**Entries supplied:**

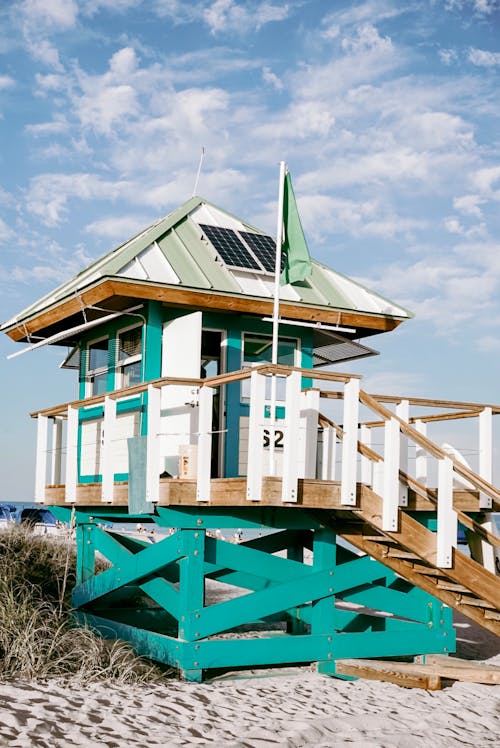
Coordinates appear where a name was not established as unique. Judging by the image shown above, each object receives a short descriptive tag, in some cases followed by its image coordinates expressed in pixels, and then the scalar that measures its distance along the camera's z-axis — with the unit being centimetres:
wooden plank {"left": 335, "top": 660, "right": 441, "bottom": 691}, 1032
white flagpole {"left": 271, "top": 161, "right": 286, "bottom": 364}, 1126
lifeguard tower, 995
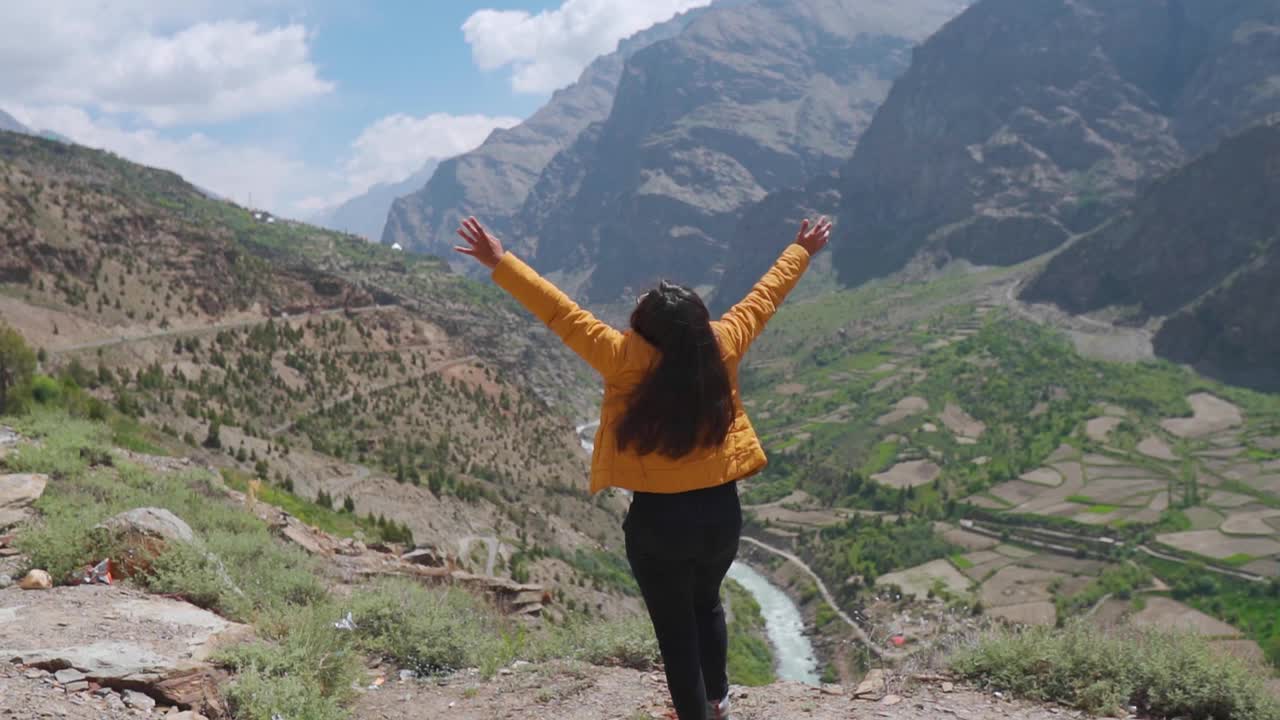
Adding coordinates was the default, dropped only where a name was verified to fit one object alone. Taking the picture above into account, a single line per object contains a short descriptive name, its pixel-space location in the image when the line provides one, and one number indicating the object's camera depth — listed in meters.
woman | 3.57
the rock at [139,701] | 4.69
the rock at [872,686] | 5.85
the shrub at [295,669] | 4.93
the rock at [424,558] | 13.26
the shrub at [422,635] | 6.58
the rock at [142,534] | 6.69
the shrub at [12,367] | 15.23
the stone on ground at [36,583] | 6.52
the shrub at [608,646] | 6.73
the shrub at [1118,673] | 5.19
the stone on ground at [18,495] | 8.19
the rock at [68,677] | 4.71
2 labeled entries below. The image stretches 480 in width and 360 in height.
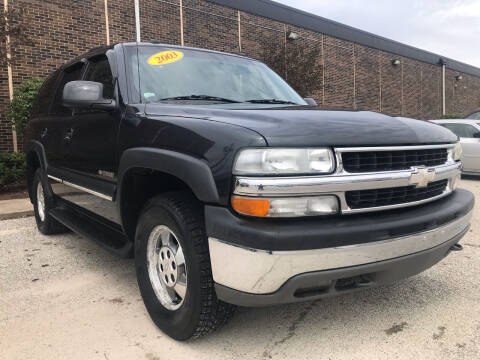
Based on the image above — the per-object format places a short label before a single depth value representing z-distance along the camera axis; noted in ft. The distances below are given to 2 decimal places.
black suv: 6.28
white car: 31.81
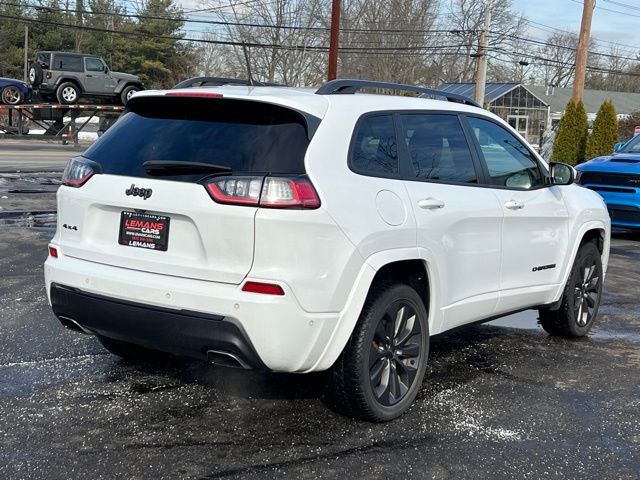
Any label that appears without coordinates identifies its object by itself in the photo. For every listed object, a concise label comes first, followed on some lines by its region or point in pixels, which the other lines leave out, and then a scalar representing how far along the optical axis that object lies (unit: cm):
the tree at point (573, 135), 2244
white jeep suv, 363
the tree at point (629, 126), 3809
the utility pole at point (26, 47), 5692
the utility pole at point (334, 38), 2335
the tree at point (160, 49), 5906
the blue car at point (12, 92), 3038
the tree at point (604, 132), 2122
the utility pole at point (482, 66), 3634
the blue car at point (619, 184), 1172
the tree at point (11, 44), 6059
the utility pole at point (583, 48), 2302
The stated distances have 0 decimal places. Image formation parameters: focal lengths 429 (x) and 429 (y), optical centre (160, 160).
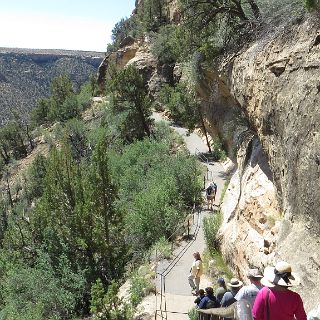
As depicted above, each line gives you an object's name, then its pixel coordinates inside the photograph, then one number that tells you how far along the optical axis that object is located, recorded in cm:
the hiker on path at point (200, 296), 835
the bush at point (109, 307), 1165
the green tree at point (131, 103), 3988
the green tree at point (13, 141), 7850
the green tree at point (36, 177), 5700
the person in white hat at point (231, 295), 711
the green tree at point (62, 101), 7125
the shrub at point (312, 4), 1005
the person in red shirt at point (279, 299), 495
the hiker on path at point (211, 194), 2100
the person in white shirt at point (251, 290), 636
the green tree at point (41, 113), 8431
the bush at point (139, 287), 1252
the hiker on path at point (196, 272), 1190
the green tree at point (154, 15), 6762
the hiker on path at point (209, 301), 766
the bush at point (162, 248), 1640
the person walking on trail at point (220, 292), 759
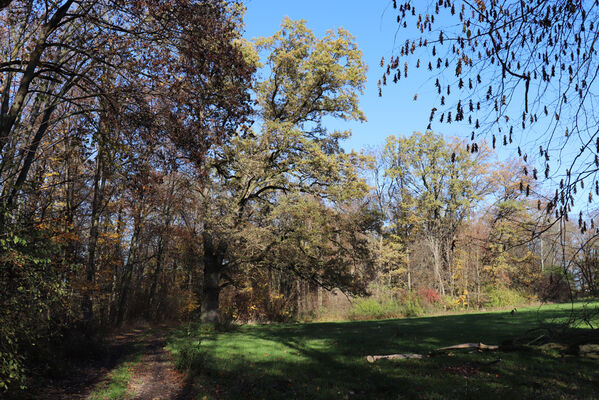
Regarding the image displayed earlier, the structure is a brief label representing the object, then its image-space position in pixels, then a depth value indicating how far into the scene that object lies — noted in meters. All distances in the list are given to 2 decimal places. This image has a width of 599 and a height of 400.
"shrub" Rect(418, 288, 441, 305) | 26.32
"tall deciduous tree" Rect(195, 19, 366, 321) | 17.78
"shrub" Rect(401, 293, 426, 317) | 24.28
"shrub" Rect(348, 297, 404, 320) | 24.45
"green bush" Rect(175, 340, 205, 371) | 8.91
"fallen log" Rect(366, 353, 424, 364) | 8.60
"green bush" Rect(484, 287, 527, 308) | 26.85
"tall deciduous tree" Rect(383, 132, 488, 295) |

**What is required:** A word-for-word reproduction is needed of the lines above from the line containing "the person in white shirt" through the line containing "Regarding the image", with both ends kept and no pictures.

**Written reply:**
the person in white shirt at point (251, 290), 636
the green tree at point (41, 113), 8431
the bush at point (139, 287), 1252
the hiker on path at point (196, 272), 1190
the green tree at point (154, 15), 6762
the hiker on path at point (209, 301), 766
the bush at point (162, 248), 1640
the person walking on trail at point (220, 292), 759
Regarding the image displayed earlier, the structure is a brief label representing the object, then its image-space position in pixels, then a depth value indicating how far into the scene that object lies — noted in meters. All distances in the list are given to 2 decimal places. This image has a width of 599 and a height of 400.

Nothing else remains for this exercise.